Objective: This study aimed to estimate the volume of milk obtained by mothers of VLBW infants as a function of proximity to the infant and use of the kangaroo position during the actual expression.
Methods: In this prospective cohort study, when the infant was stable and the mother had established a breastfeeding routine, she was given a notebook in which to record the location of expression and the amount of milk expressed for 10 consecutive days. Breast milk expression volumes were recorded and analyzed.

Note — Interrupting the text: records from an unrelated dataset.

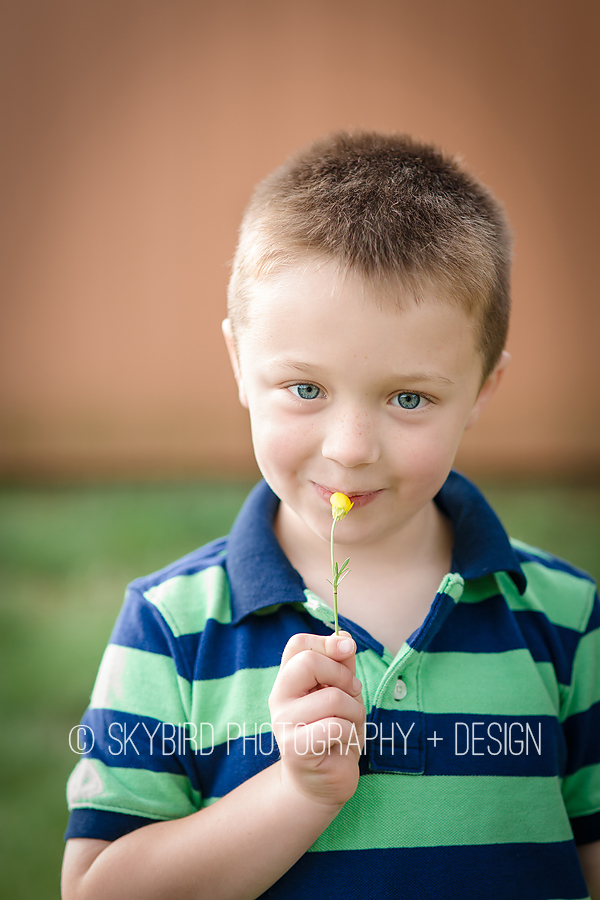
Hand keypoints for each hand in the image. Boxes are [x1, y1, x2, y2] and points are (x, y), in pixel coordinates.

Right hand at [268, 631, 364, 809]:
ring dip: (354, 711)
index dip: (327, 642)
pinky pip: (337, 726)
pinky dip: (351, 734)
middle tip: (352, 694)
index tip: (347, 650)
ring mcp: (284, 723)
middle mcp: (280, 698)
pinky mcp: (295, 748)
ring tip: (349, 726)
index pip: (298, 644)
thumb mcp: (342, 693)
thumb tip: (344, 637)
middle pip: (309, 662)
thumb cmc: (334, 733)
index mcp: (289, 680)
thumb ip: (341, 665)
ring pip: (332, 697)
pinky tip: (342, 745)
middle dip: (343, 676)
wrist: (323, 782)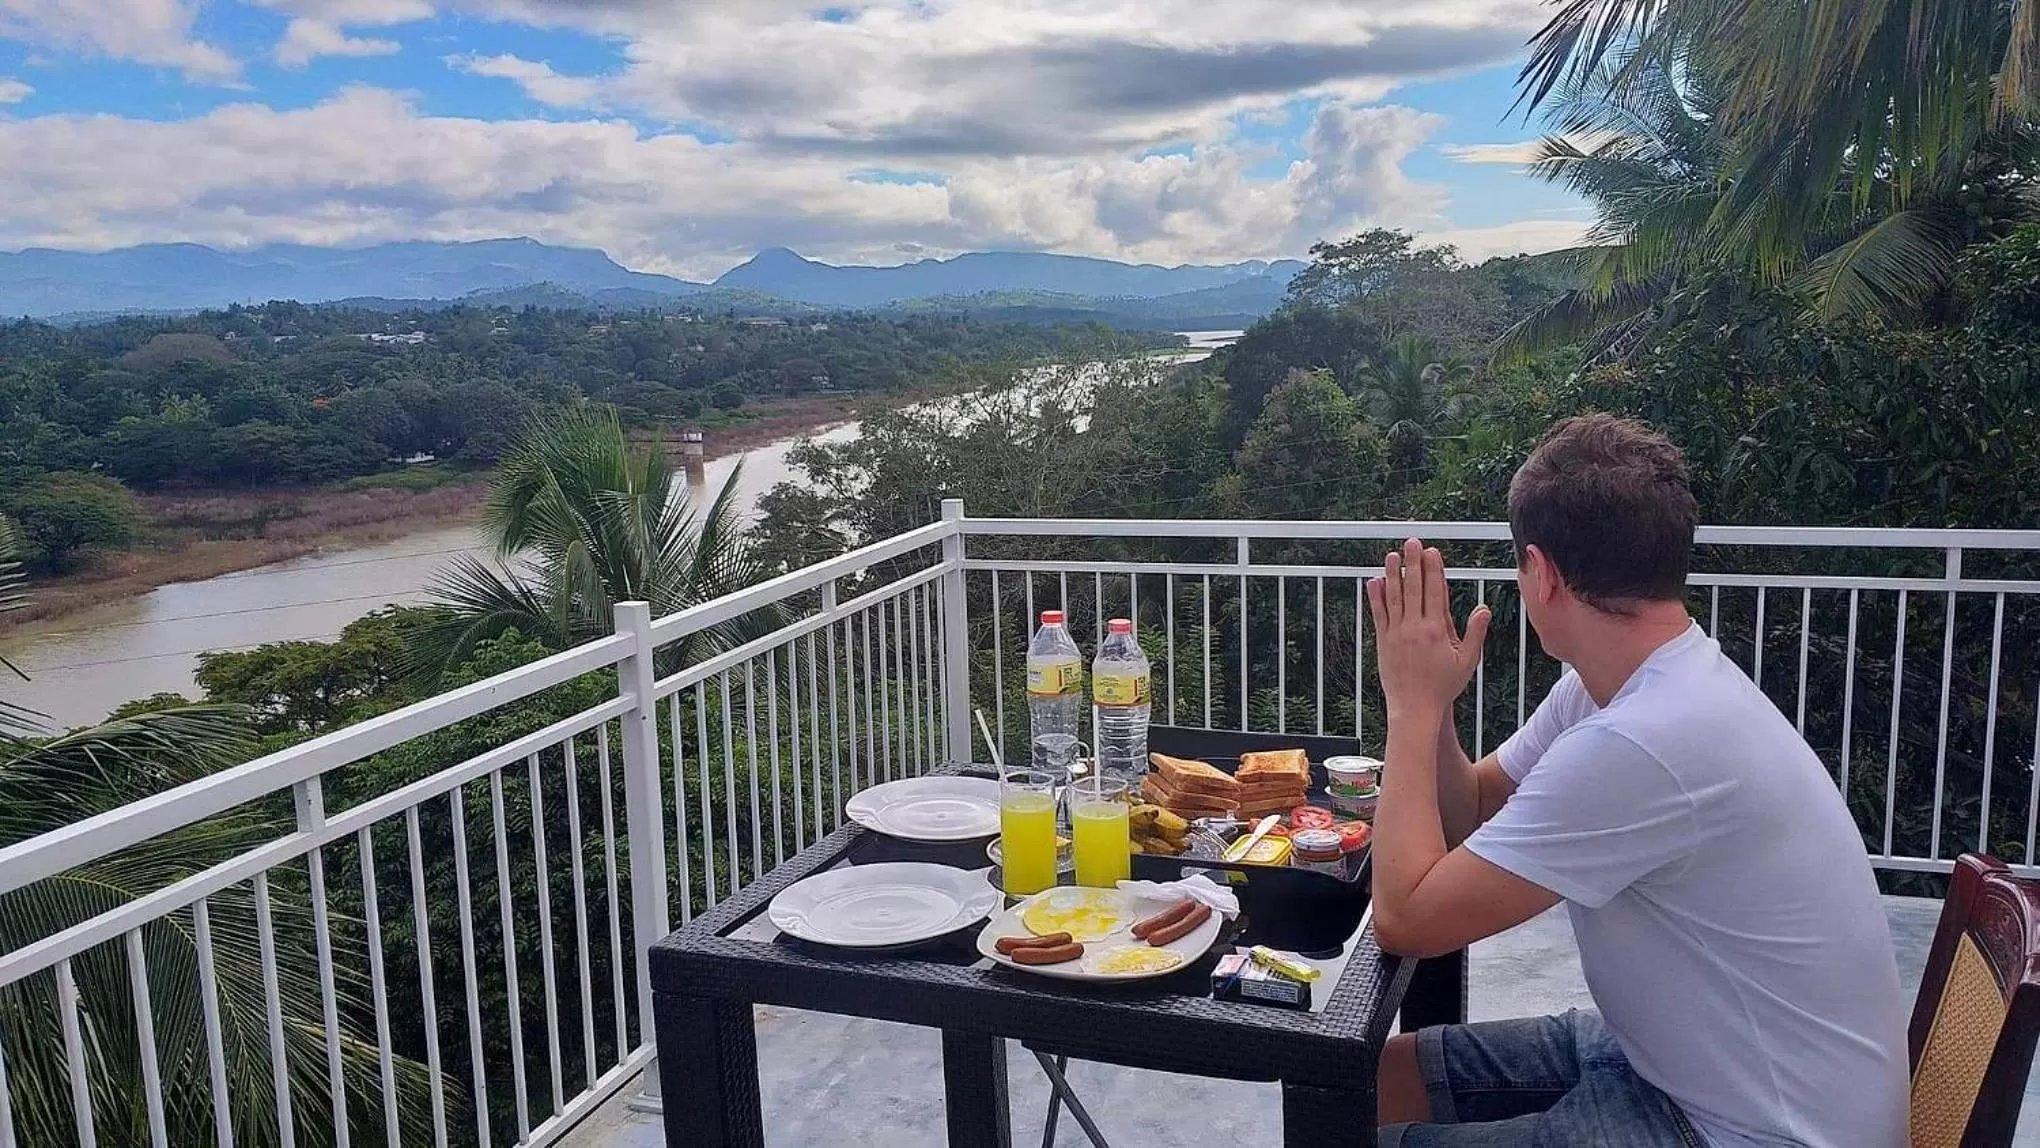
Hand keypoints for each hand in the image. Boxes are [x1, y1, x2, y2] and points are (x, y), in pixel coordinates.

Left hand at [1367, 537, 1491, 717]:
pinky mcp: (1383, 642)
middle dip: (1413, 563)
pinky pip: (1379, 615)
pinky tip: (1374, 581)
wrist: (1415, 708)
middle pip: (1414, 588)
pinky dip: (1376, 597)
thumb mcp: (1467, 662)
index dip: (1433, 570)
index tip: (1432, 552)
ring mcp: (1397, 634)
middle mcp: (1415, 628)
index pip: (1435, 593)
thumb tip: (1484, 609)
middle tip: (1411, 542)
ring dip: (1393, 574)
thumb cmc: (1443, 687)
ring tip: (1392, 555)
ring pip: (1394, 597)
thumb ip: (1475, 633)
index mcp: (1437, 631)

Results: Data were collected on 26 mother-VLBW infant dyads and 1642 milk expressions. The first early morning expressions (n = 276, 17%) were conducted at home. Thereafter, 743 (45%) expressions were conducted far from the infant, either in a different room within the hospital or at home, and 623 (38%) were performed in proximity to the infant (beside the incubator, during kangaroo mother care [KMC], after KMC, or during kangaroo father care). The mean milk volume was significantly higher when expression was conducted in proximity to the infant. When only milk expressions conducted in proximity to the infant were considered, volumes obtained during KMC (107.7 mL, 91.8-123.5) and after KMC (117.7 mL, 99.0-136.5) were significantly higher than those obtained beside the incubator (96.9 mL, 79.9-113.9), respectively, P = .0030 and P = .0024.
Conclusion: Milk expression conducted in proximity to the infant, particularly during and immediately after KMC, is associated with higher milk volume.
Keywords: breast pumping; breastfeeding; kangaroo mother care; milk expression; milk production; very low birth weight infants.